Task description | Pull every line with "action" from the data.

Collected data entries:

- - - -

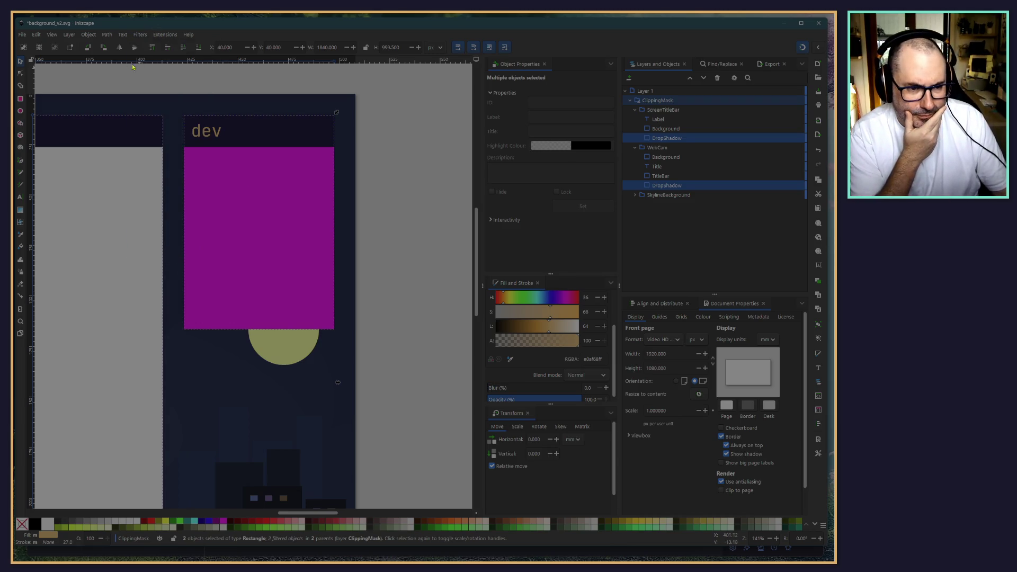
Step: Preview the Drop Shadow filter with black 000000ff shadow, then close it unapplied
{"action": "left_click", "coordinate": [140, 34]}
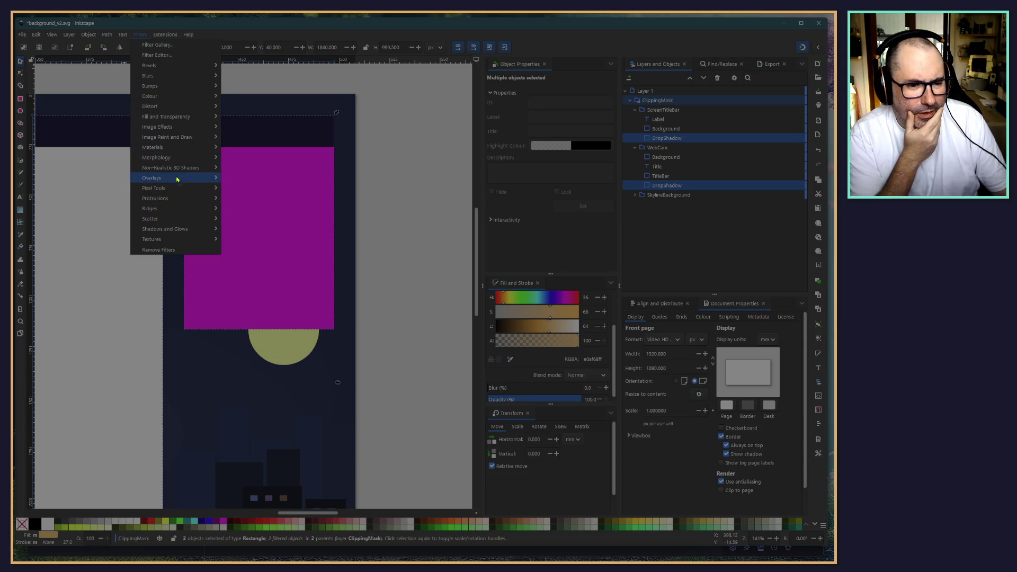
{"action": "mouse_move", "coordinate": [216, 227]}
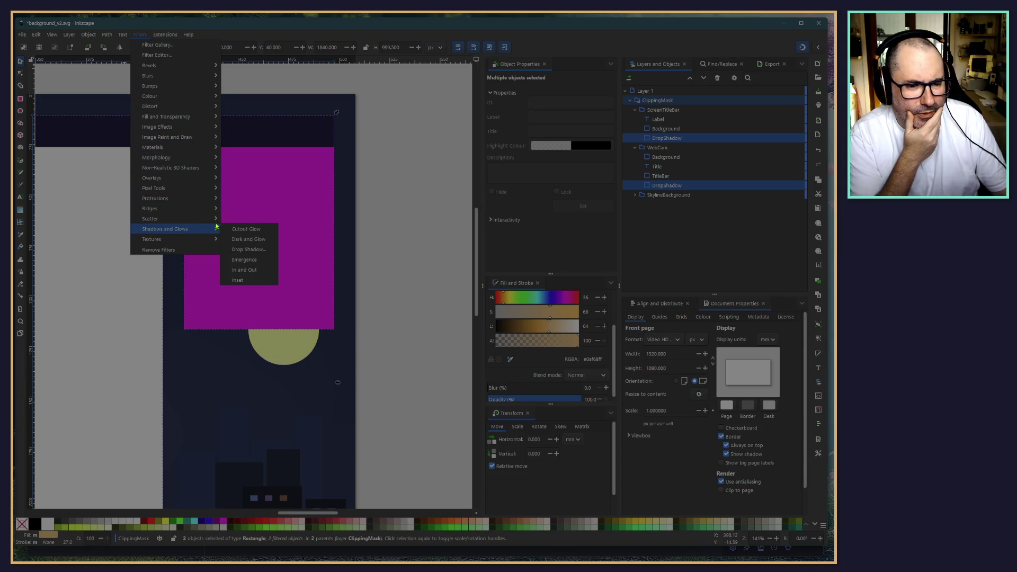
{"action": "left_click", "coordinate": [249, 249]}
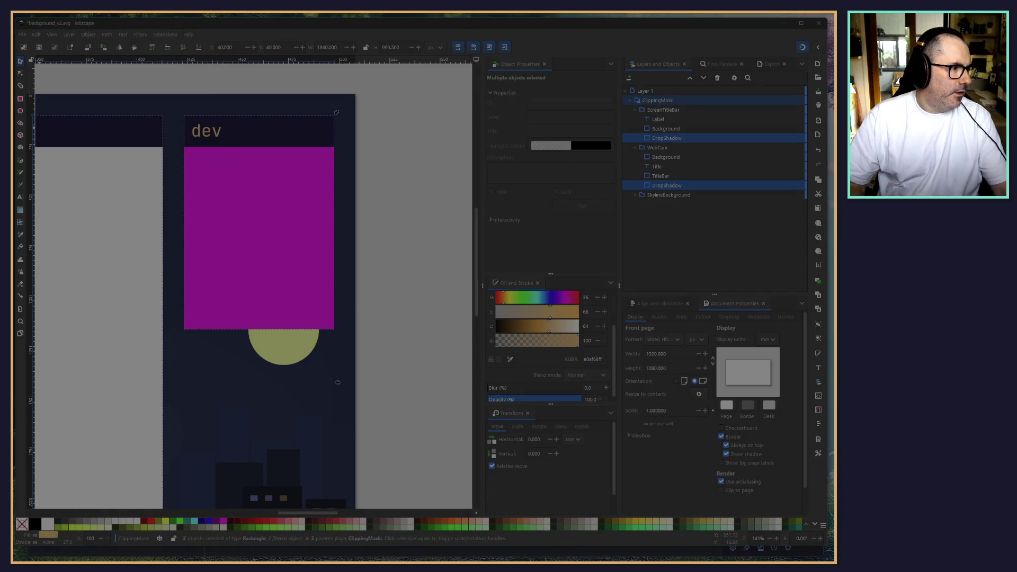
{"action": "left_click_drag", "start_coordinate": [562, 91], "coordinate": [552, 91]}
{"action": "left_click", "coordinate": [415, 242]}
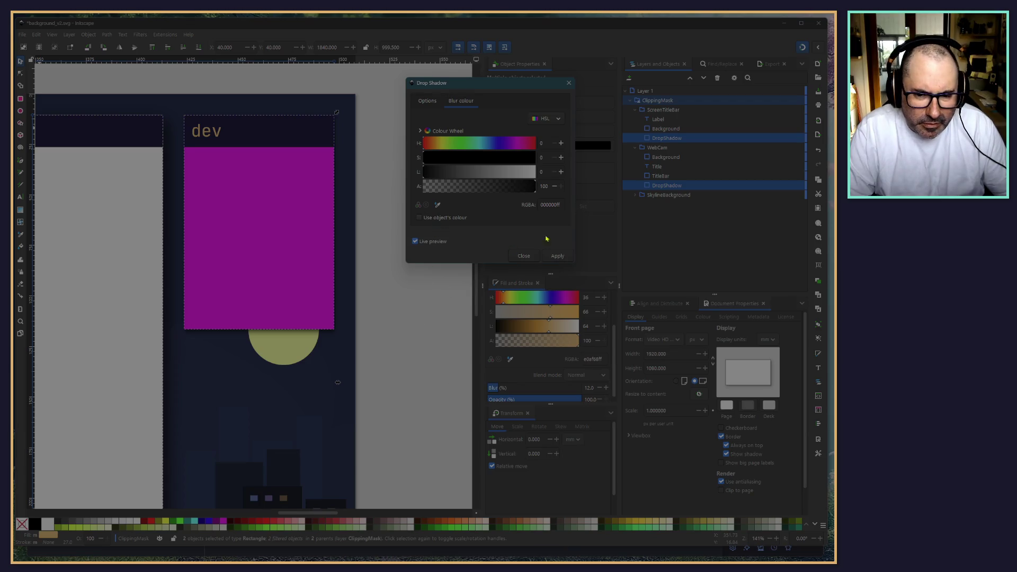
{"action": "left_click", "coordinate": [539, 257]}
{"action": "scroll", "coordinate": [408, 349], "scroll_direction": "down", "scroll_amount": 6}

- - - -

Response for this exercise |
{"action": "left_click", "coordinate": [140, 34]}
{"action": "mouse_move", "coordinate": [216, 227]}
{"action": "left_click", "coordinate": [249, 249]}
{"action": "left_click_drag", "start_coordinate": [562, 91], "coordinate": [552, 91]}
{"action": "left_click", "coordinate": [415, 242]}
{"action": "left_click", "coordinate": [539, 257]}
{"action": "scroll", "coordinate": [408, 349], "scroll_direction": "down", "scroll_amount": 6}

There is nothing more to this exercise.